(Beginning of Input material)

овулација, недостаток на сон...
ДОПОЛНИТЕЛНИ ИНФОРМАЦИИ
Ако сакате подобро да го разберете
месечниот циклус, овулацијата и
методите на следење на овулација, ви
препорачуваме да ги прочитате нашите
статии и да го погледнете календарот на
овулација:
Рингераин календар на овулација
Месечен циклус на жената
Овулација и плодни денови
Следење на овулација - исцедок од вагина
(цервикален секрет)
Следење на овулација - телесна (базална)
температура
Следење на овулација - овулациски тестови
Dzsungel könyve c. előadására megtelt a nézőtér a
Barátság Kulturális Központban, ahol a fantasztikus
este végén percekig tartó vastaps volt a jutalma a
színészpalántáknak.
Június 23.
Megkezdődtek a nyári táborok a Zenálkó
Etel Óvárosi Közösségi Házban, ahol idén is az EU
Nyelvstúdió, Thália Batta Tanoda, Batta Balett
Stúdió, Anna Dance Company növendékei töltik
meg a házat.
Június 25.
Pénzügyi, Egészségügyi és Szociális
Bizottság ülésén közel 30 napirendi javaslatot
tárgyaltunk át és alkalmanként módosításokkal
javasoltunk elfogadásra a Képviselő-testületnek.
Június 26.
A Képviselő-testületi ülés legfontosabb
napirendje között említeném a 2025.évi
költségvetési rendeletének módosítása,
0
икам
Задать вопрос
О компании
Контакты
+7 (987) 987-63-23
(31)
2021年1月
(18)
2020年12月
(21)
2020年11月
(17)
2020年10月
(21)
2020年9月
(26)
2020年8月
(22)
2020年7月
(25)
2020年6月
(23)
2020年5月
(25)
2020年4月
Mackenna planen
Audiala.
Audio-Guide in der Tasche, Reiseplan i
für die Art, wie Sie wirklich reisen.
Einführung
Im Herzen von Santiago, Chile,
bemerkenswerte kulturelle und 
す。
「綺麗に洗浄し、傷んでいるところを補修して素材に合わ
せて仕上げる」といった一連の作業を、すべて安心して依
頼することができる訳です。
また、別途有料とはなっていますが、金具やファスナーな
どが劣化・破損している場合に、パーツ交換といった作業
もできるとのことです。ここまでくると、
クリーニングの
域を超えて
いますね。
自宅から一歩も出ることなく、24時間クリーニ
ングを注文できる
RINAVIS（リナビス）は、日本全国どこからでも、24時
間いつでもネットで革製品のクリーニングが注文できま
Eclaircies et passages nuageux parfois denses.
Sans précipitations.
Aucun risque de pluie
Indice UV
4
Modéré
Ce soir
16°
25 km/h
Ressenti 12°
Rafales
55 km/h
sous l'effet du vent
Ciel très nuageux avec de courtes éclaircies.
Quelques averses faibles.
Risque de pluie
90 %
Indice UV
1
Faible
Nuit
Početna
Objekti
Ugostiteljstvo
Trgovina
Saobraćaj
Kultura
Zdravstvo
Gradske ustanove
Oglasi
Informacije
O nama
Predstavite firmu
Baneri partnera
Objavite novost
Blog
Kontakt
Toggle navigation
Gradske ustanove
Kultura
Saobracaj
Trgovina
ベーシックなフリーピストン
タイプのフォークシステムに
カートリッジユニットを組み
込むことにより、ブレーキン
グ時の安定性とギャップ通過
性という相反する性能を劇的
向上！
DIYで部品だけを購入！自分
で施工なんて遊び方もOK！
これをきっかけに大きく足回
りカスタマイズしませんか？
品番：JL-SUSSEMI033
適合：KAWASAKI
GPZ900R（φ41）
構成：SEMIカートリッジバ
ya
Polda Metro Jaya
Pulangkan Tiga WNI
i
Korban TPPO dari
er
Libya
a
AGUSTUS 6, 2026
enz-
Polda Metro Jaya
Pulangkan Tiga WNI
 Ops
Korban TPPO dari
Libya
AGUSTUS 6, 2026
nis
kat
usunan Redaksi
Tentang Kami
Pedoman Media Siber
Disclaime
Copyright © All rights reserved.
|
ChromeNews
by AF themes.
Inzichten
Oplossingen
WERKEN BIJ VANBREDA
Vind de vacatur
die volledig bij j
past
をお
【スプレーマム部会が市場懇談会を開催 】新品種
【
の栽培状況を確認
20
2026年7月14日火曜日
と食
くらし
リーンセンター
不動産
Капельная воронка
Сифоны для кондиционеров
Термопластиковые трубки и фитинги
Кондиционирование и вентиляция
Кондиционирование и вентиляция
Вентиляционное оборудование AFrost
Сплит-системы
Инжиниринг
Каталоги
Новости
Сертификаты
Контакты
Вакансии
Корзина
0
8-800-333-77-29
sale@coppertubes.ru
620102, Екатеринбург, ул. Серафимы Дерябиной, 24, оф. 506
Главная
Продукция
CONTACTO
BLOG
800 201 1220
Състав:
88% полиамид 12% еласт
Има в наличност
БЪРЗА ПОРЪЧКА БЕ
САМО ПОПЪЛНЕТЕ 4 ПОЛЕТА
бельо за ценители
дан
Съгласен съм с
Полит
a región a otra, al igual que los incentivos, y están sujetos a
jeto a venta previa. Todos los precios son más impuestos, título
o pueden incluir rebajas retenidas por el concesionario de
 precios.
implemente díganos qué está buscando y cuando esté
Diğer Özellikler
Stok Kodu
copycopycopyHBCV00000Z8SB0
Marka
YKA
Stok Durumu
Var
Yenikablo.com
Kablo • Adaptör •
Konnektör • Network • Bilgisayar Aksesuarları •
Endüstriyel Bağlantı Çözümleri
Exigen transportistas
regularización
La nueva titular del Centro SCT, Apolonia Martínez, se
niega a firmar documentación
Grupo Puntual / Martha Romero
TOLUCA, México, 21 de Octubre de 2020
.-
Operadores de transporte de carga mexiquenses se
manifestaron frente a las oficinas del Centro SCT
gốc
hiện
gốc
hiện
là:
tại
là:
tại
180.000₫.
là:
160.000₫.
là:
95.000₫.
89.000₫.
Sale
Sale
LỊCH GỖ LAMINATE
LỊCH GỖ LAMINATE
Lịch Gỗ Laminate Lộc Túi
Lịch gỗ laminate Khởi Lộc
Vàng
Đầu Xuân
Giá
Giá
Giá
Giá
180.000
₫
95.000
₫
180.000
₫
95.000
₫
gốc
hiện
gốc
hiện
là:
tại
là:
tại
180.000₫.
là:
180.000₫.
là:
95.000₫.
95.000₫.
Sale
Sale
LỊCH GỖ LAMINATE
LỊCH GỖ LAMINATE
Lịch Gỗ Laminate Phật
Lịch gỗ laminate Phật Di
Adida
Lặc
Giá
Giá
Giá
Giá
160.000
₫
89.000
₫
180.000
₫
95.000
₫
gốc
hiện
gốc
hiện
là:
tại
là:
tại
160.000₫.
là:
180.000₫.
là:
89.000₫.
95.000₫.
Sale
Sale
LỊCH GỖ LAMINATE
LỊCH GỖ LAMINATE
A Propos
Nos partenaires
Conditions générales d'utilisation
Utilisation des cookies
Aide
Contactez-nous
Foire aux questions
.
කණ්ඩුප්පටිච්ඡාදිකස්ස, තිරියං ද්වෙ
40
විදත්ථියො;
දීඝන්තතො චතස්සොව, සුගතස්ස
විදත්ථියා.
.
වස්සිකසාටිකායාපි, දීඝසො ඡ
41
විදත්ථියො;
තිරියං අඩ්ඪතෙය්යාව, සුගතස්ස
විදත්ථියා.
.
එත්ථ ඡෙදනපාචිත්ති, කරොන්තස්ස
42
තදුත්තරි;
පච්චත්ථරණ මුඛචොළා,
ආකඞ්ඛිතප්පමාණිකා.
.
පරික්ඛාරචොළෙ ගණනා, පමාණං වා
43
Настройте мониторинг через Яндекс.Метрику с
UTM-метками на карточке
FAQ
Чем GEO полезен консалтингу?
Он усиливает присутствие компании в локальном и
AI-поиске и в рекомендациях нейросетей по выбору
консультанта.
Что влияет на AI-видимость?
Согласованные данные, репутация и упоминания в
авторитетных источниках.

(End of Input material)

Activity → Gather every line of the records that contains the word "pluie", treating uppercase and lowercase letters as different.

Response area →
Aucun risque de pluie
Risque de pluie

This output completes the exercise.